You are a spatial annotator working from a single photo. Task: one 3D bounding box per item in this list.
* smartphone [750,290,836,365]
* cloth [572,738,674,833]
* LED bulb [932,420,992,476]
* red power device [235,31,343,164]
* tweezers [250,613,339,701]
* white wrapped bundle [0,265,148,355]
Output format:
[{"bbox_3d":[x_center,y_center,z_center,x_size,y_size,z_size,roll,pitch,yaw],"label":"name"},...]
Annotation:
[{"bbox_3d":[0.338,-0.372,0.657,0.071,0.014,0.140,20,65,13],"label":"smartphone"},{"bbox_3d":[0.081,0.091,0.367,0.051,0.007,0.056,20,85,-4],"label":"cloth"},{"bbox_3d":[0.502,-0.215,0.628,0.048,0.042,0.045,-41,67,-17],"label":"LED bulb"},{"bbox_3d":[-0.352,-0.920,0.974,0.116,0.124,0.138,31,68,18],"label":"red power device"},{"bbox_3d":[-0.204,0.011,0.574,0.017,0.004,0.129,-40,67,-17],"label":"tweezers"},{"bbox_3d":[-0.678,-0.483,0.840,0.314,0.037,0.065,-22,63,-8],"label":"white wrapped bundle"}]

...

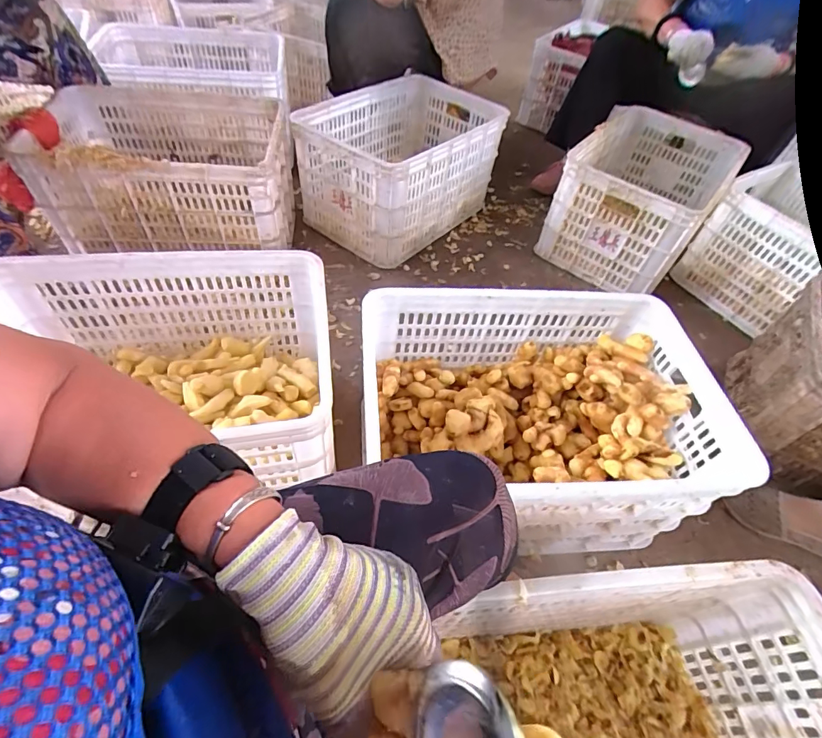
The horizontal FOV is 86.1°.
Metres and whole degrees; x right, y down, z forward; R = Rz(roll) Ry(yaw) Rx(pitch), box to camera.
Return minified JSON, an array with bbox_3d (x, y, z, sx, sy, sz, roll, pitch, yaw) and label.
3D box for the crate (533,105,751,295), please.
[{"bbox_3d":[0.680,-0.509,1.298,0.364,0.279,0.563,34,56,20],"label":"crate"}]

--

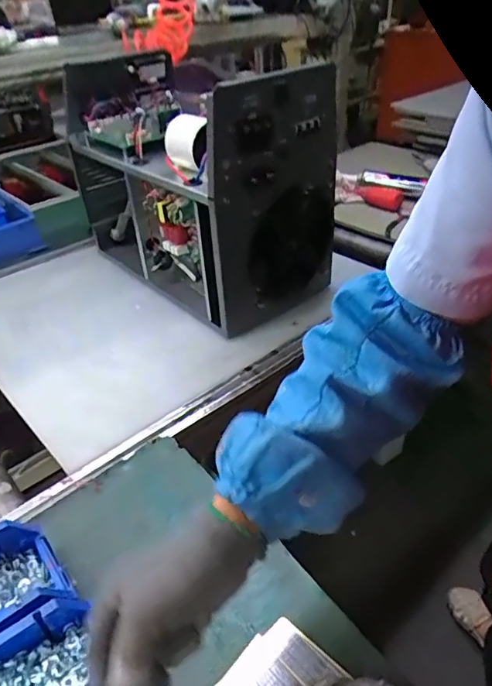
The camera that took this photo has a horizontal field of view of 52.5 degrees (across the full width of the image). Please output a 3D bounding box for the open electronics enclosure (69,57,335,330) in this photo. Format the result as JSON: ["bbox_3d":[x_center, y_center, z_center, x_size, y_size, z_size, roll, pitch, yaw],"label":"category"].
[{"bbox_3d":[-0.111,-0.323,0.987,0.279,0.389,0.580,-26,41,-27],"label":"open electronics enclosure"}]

Task brief
Beginning with the line that has "Metres and whole" and ending with the line that has "Return minified JSON, an", set down the lines above exactly and include no others.

Response area
Metres and whole degrees; x right, y down, z forward; R = Rz(roll) Ry(yaw) Rx(pitch), box to camera.
Return minified JSON, an array with bbox_3d (x, y, z, sx, sy, sz, roll, pitch, yaw) and label.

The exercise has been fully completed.